■ JOB 1
Rewrite the records from the collection with "zingué" replaced by "galvanisé" and nothing else changed. Omit the pictures.

■ PAGE TEXT

··········

Justinian Jessup (born May 23, 1998) is an American professional basketball player who played for the Basket Zaragoza of the Liga ACB. He played college basketball for the Boise State Broncos.  Jessup was selected by the Golden State Warriors as the 51st overall pick of the 2020 NBA draft.

Early life and high school career
Jessup lived in Boise during fourth and fifth grades and played club basketball under former Bronco basketball player Roberto Bergersen. He spent long hours in the gym as a small child improving his basketball game.

Jessup lettered four years at Longmont High School. As a junior, he led the team in every major statistical category with averages of 17.0 points, 4.5 rebounds, 2.5 assists, and 3.2 steals per game while leading Longmont to the state title game. He was named the 2015 Colorado 4A Player of the Year, Northern League Athlete of the Year, and was selected to the all-state first team.

··········

Data extracted from a collection
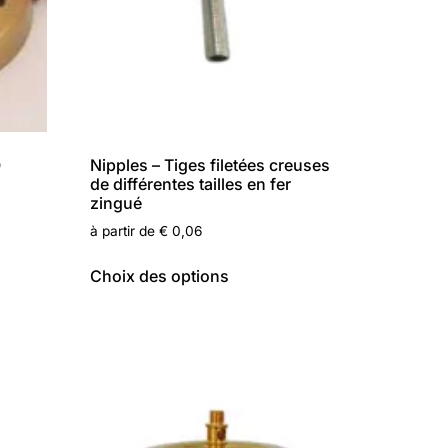
Ø
Nipples – Tiges filetées creuses
de différentes tailles en fer
zingué
à partir de
€
0,06
Choix des options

··········

■ JOB 2
Please extend the Justinian Jessup biography, picking up after its final sentence.

■ EXERCISE RESPONSE 1
Ø
Nipples – Tiges filetées creuses
de différentes tailles en fer
galvanisé
à partir de
€
0,06
Choix des options

■ EXERCISE RESPONSE 2
In his senior season, he was ranked the No. 8 prospect in Colorado. He signed his letter of intent to play for Boise State on September 12, 2015. He averaged 18.3 points and 4.9 rebounds per game and led Longmont to a 25–2 record, while once again being selected to the all-state first team and named the Northern League Athlete of the Year.

College career
In his first nine games for Boise State, Jessup averaged 9.4 points per game. He scored 20 points in a win over Presbyterian, becoming the 11th Bronco freshman to score 20 points in a game. Jessup's play drew comparison to former Boise State player Anthony Drmic. “His feel for the game is so good, and he’s a worker,” coach Leon Rice said.

Jessup averaged 15.0 points per game in the first nine games of his sophomore season and led the team to an 8–1 start. Jessup was publicly reprimanded after his role in a court scuffle in a win against New Mexico on February 6, 2018. He averaged 11.6 points per game as the second option behind Chandler Hutchison and hit 46 percent of his three-point attempts.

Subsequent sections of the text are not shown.